▸ **Source extract**:
Electric Field Fundamentals: Coulomb's Law, Field Lines, and Dipoles with Walter Lewin

Overview

In this lecture Walter Lewin introduces the electric field concept as the force per unit charge. He revisits Coulomb's law, emphasizing that the field depends on source charges and not on the test charge, and defines both the direction and magnitude of E as a property of space around charges.

Key visual tools include vector arrows and field lines. Lewin explains that field vectors point in the direction a positive test charge would experience force and that field strength is represented by arrow length or line density. He also covers how multiple charges combine via the superposition principle and how dipole configurations differ from single charges.

In-lecture demonstrations

Demonstrations with an electroscope and a charged rod illustrate induction and dipole formation, while field lines and seeds visualizations offer intuitive insight into dipole fields and radial symmetry. The talk emphasizes that field lines are not trajectories but guides for the direction of force on charges, and it previews how dipole fields fall off as 1/r^3 at large distances.

Introduction to Electric Field

Walter Lewin begins by defining the electric field E at a location as the force on a test charge q divided by q, yielding a quantity that does not depend on q. He revisits Coulomb's law, F = k Q q / r^2, and explains that the field created by a source charge Q is felt by any test charge, with the sign of Q determining the field direction. The field is a vector quantity with E pointing away from positive charges and toward negative charges. By convention, the field direction corresponds to the force on a positive test charge.

In this framework, the field around a charge is independent of the test charge and can be visualized with field vectors and lines. Lewin notes that the unit for E in SI units is newtons per coulomb, though we often omit the unit in drawings.

Graphical Representations of the Field

The lecture moves from single charges to more complex configurations. For a positive charge, arrows emanate outward, larger near the charge and shrinking with distance, illustrating the inverse-square dependence. For a negative charge, arrows point inward. Lewin emphasizes spherical symmetry for point charges and shows how the field vectors indicate the force direction on a positive test charge. He also points out that the same configuration is seen from far away as if it were a single effective charge equal to the net source charge.

▸ **Available data**:
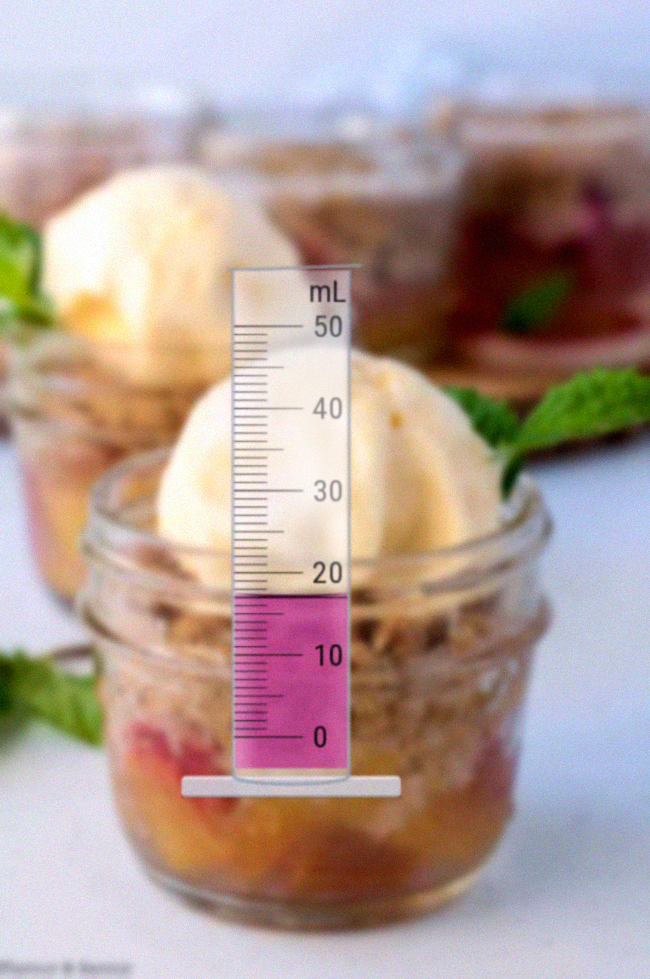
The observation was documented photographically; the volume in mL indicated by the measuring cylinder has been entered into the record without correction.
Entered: 17 mL
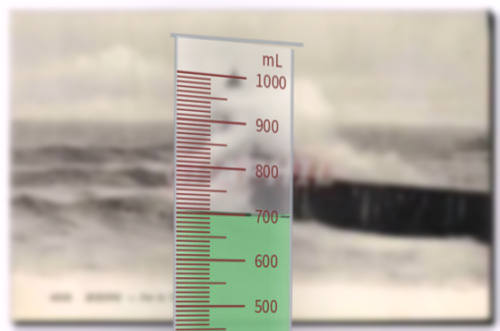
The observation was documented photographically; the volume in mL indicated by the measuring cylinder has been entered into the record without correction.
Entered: 700 mL
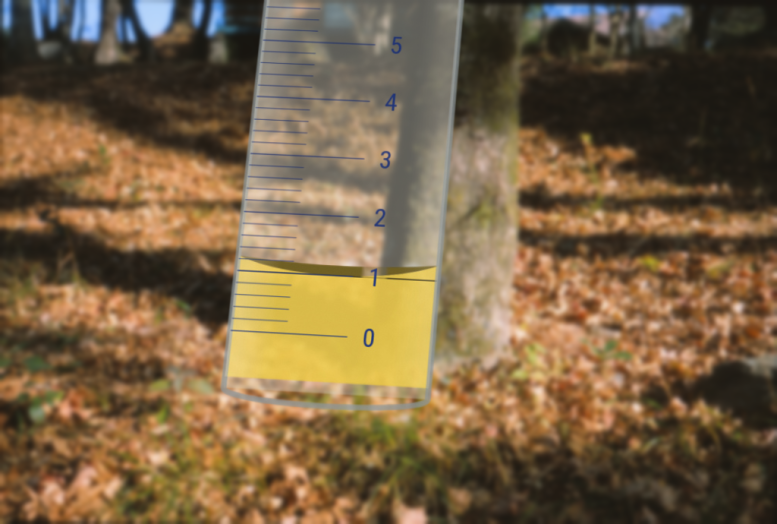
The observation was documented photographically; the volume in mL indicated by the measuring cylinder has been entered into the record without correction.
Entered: 1 mL
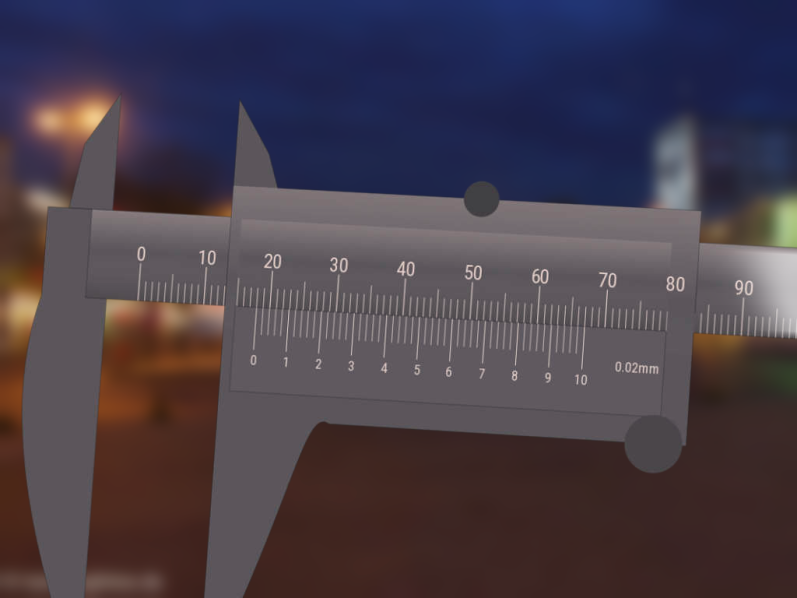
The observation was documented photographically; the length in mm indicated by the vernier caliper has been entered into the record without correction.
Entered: 18.0 mm
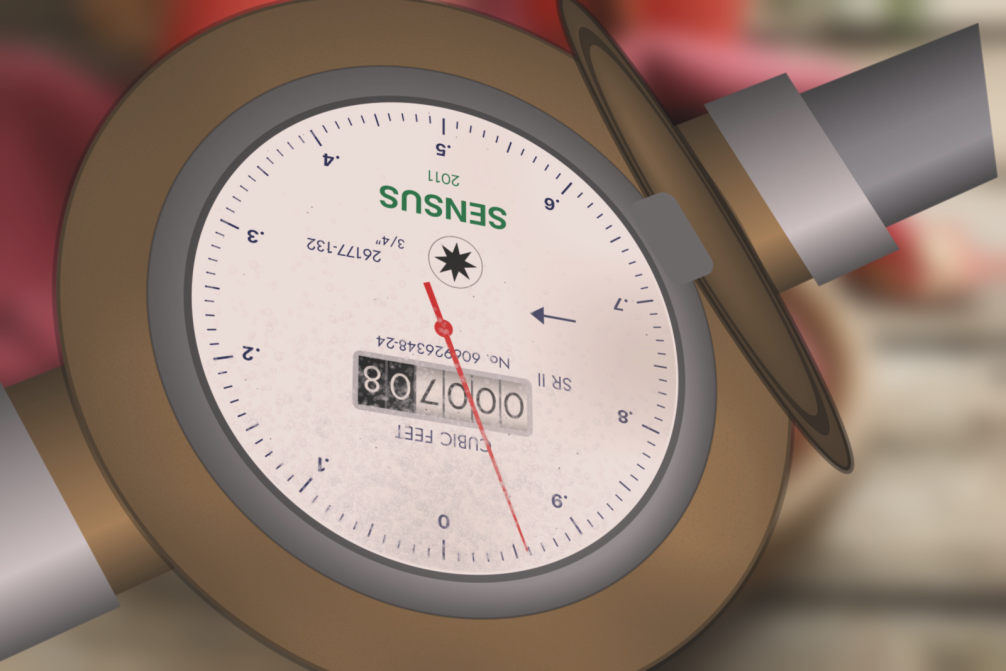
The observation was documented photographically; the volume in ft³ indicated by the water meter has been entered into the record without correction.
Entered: 707.94 ft³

▸ **Work task 1**: According to the electric field summary, what is the SI unit for E?
▸ **Work task 2**: Rename "test charge" to "probe charge" in the electric field summary, starting with "Electric Field Fundamentals: Coulomb's" and going on through "space around charges.", and write out that stretch of the text with the change.
Answer using only the electric field summary.

▸ **Solution 1**: Newtons per coulomb.

▸ **Solution 2**:
Electric Field Fundamentals: Coulomb's Law, Field Lines, and Dipoles with Walter Lewin

Overview

In this lecture Walter Lewin introduces the electric field concept as the force per unit charge. He revisits Coulomb's law, emphasizing that the field depends on source charges and not on the probe charge, and defines both the direction and magnitude of E as a property of space around charges.